Input data —
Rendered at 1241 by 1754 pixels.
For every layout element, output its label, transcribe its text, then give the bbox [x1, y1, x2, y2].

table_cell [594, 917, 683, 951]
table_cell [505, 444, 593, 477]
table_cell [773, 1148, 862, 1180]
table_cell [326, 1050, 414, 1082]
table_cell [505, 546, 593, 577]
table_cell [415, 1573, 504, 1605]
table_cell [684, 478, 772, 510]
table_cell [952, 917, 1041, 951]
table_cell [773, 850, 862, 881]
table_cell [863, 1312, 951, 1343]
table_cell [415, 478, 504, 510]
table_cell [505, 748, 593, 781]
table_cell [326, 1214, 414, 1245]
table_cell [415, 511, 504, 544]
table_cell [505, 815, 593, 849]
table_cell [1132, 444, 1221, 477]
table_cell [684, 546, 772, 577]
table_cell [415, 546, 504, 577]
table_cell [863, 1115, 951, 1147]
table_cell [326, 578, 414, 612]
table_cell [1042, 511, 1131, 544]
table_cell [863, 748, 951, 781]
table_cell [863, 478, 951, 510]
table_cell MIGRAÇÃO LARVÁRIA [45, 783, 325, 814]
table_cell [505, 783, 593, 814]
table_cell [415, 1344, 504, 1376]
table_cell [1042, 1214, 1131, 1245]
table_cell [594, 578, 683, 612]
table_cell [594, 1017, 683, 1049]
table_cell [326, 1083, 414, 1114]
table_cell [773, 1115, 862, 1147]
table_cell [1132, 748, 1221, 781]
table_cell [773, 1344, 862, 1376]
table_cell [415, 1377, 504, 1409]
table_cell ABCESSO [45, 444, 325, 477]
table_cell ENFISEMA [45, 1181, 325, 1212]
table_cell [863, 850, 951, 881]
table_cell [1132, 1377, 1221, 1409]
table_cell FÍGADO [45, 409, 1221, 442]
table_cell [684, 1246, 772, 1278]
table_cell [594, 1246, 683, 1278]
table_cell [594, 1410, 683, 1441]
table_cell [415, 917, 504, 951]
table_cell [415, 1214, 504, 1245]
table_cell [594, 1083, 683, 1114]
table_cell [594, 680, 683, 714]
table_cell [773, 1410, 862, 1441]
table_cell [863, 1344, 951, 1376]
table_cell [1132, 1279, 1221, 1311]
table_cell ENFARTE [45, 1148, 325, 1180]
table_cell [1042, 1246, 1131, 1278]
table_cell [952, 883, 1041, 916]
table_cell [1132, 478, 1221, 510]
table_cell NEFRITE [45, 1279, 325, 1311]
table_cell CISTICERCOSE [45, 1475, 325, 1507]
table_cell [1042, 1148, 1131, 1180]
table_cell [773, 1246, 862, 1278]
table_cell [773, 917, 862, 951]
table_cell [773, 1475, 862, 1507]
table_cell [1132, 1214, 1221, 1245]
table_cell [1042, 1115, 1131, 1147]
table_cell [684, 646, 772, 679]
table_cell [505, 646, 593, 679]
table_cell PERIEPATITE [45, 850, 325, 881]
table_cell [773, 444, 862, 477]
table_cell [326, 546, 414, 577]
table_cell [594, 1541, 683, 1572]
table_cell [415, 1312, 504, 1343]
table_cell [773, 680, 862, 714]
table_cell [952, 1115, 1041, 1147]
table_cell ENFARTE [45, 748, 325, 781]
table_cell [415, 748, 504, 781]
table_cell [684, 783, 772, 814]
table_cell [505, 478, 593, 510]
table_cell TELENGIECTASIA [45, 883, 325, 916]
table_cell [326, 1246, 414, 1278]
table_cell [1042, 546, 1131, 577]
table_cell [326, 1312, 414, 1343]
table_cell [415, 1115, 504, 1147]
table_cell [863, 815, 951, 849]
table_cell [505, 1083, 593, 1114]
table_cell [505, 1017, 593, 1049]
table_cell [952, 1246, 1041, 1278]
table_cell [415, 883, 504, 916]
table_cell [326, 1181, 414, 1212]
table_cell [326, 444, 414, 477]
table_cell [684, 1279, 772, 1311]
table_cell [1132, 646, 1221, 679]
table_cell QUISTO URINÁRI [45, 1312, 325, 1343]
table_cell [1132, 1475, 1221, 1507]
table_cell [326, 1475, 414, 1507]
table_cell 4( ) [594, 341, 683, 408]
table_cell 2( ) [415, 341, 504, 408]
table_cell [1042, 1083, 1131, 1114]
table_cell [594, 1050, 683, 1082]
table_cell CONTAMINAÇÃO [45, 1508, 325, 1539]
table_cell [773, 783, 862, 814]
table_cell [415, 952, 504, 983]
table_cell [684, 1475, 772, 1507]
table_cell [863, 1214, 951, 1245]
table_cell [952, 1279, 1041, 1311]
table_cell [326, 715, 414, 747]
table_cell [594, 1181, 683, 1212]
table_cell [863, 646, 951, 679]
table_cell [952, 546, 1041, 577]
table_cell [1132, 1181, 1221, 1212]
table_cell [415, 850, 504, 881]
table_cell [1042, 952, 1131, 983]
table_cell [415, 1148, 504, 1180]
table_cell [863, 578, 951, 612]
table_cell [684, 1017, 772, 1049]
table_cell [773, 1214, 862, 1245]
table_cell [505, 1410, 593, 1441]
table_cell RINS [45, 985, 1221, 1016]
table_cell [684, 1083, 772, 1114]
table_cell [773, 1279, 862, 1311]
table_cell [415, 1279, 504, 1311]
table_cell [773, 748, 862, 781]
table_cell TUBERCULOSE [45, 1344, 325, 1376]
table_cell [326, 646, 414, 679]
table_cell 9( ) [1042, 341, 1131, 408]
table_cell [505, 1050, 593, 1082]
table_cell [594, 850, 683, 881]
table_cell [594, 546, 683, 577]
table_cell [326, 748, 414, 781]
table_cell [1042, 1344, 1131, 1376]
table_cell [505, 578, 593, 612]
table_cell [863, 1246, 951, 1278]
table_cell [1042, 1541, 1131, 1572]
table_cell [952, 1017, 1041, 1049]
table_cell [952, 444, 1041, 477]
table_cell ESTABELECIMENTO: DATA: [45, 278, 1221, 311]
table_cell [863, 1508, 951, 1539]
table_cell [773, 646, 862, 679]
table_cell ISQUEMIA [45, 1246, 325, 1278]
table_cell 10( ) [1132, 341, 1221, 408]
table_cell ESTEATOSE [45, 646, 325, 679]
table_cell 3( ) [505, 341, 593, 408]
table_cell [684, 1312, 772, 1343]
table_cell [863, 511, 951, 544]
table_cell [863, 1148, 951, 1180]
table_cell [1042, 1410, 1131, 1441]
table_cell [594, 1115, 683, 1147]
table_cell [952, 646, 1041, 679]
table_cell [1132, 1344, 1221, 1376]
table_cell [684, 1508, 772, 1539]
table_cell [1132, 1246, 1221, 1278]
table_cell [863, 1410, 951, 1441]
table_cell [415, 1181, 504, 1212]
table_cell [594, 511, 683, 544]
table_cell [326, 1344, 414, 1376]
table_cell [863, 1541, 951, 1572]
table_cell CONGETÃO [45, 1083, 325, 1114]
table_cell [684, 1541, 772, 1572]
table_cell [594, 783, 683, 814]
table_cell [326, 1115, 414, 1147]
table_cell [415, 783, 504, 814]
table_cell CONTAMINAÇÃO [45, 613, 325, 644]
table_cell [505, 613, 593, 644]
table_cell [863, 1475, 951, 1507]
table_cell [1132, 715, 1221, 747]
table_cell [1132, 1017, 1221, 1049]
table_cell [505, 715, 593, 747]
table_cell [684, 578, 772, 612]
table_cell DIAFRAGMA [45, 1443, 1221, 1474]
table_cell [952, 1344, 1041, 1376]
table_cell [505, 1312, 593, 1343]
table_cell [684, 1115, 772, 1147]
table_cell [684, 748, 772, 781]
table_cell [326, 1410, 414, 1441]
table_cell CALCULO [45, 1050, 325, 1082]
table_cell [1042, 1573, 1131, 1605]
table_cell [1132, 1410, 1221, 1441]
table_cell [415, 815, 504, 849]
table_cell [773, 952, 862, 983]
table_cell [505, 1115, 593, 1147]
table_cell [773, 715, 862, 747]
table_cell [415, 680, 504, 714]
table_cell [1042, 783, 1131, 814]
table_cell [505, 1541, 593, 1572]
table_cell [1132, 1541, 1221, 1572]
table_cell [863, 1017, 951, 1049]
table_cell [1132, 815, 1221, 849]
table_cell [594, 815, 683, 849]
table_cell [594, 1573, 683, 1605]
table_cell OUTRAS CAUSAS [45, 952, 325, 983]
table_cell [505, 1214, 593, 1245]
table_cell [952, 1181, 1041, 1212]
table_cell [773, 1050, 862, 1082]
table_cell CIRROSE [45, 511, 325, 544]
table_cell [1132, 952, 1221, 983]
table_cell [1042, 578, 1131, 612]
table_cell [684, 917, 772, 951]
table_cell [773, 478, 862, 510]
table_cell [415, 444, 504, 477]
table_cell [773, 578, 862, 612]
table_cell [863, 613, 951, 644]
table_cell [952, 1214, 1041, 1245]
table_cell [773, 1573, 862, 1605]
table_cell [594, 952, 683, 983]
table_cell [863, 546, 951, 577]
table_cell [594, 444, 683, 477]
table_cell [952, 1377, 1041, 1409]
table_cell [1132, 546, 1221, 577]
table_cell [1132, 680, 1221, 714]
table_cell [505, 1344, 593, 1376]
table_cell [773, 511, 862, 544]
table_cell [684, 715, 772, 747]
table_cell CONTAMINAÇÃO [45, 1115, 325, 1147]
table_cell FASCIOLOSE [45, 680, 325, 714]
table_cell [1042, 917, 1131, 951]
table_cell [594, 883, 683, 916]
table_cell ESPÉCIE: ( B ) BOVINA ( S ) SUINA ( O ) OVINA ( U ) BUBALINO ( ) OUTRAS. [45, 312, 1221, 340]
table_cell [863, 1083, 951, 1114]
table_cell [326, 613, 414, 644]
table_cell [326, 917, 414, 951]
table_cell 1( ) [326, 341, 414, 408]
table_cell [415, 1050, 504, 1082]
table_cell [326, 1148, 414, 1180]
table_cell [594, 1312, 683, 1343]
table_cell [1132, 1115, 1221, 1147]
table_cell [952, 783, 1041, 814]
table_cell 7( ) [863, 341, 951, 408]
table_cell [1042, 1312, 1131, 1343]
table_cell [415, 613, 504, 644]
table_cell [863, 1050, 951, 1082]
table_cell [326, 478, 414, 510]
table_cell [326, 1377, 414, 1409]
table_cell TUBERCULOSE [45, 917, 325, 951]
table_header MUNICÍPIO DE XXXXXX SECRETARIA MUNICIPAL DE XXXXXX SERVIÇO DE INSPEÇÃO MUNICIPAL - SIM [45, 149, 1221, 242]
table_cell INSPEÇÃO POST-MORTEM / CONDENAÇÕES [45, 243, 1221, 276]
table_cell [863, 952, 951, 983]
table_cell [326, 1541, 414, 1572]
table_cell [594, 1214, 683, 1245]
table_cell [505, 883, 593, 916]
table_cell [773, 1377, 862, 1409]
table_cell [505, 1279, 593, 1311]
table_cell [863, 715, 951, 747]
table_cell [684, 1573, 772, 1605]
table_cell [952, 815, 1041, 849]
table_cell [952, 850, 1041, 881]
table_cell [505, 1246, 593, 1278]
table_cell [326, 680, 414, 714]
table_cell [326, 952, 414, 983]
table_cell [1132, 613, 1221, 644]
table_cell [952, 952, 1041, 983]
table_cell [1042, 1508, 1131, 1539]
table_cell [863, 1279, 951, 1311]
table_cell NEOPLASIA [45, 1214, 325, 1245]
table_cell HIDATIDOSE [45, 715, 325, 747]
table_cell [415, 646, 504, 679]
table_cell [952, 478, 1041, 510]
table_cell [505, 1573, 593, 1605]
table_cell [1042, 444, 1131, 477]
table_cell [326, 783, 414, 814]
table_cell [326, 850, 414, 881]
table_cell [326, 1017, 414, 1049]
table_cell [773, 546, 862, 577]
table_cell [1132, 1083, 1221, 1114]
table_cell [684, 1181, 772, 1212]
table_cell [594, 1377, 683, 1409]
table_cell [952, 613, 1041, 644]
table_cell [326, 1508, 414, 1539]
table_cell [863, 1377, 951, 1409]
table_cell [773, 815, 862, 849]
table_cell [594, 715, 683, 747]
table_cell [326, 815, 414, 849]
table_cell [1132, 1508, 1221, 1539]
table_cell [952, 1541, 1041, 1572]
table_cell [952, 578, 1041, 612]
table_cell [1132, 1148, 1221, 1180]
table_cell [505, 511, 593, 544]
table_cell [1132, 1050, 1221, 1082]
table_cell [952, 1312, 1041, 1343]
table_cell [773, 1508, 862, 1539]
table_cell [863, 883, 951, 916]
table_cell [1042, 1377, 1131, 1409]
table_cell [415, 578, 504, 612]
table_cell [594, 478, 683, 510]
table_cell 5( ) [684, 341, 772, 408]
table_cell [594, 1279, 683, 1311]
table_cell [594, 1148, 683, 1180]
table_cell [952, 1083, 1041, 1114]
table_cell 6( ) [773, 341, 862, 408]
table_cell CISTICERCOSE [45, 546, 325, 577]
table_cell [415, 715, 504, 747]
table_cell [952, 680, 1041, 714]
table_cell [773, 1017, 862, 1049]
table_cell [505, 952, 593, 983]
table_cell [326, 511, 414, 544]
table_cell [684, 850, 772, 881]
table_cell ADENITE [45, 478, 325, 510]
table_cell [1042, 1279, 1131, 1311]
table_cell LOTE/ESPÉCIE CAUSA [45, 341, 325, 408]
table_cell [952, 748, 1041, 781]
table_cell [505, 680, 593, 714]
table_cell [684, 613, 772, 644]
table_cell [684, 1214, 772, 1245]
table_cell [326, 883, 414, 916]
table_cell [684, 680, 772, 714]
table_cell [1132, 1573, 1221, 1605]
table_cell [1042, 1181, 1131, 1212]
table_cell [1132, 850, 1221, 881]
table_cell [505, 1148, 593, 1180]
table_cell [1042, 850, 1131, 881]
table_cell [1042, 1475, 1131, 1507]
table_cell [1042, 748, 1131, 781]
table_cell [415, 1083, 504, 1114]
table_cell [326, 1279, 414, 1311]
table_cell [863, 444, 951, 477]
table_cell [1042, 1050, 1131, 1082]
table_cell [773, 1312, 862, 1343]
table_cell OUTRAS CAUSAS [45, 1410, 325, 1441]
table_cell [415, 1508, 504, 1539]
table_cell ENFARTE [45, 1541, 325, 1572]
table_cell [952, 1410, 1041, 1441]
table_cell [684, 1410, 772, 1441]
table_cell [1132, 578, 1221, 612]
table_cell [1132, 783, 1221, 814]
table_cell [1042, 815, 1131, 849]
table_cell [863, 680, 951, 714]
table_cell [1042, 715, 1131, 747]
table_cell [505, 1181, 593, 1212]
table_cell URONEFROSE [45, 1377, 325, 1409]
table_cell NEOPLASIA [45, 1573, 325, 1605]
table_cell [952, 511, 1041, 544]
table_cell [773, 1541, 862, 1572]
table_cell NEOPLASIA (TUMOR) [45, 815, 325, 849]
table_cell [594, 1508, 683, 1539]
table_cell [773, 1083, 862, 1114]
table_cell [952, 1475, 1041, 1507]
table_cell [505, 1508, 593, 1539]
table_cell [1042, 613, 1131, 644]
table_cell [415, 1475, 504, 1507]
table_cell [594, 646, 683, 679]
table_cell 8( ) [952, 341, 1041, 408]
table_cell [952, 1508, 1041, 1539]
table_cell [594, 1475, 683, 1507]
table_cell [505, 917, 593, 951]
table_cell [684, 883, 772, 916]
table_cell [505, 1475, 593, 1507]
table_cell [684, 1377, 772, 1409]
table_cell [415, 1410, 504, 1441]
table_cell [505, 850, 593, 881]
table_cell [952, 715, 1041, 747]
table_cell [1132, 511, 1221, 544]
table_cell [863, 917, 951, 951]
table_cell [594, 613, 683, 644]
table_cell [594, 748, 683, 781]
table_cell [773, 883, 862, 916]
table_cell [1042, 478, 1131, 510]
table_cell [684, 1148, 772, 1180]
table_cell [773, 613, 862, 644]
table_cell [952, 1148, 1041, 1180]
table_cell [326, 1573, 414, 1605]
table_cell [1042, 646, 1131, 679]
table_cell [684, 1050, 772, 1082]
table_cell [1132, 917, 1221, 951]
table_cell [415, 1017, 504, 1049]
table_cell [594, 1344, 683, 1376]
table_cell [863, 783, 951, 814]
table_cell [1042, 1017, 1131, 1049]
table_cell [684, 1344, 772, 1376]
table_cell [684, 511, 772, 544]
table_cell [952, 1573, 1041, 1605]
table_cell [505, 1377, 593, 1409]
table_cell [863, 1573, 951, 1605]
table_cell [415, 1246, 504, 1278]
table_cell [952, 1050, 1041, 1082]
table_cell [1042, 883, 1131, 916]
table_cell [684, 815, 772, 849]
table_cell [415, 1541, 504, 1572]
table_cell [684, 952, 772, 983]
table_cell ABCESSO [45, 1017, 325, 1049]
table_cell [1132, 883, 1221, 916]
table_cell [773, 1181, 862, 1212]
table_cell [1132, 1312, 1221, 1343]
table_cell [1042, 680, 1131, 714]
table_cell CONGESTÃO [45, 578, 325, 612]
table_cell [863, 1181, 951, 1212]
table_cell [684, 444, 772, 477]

Task prompt — The word "TUBERCULOSE" may appear in several lines of the data; copy every line where it does.

Output of the task —
table_cell TUBERCULOSE [45, 1344, 325, 1376]
table_cell TUBERCULOSE [45, 917, 325, 951]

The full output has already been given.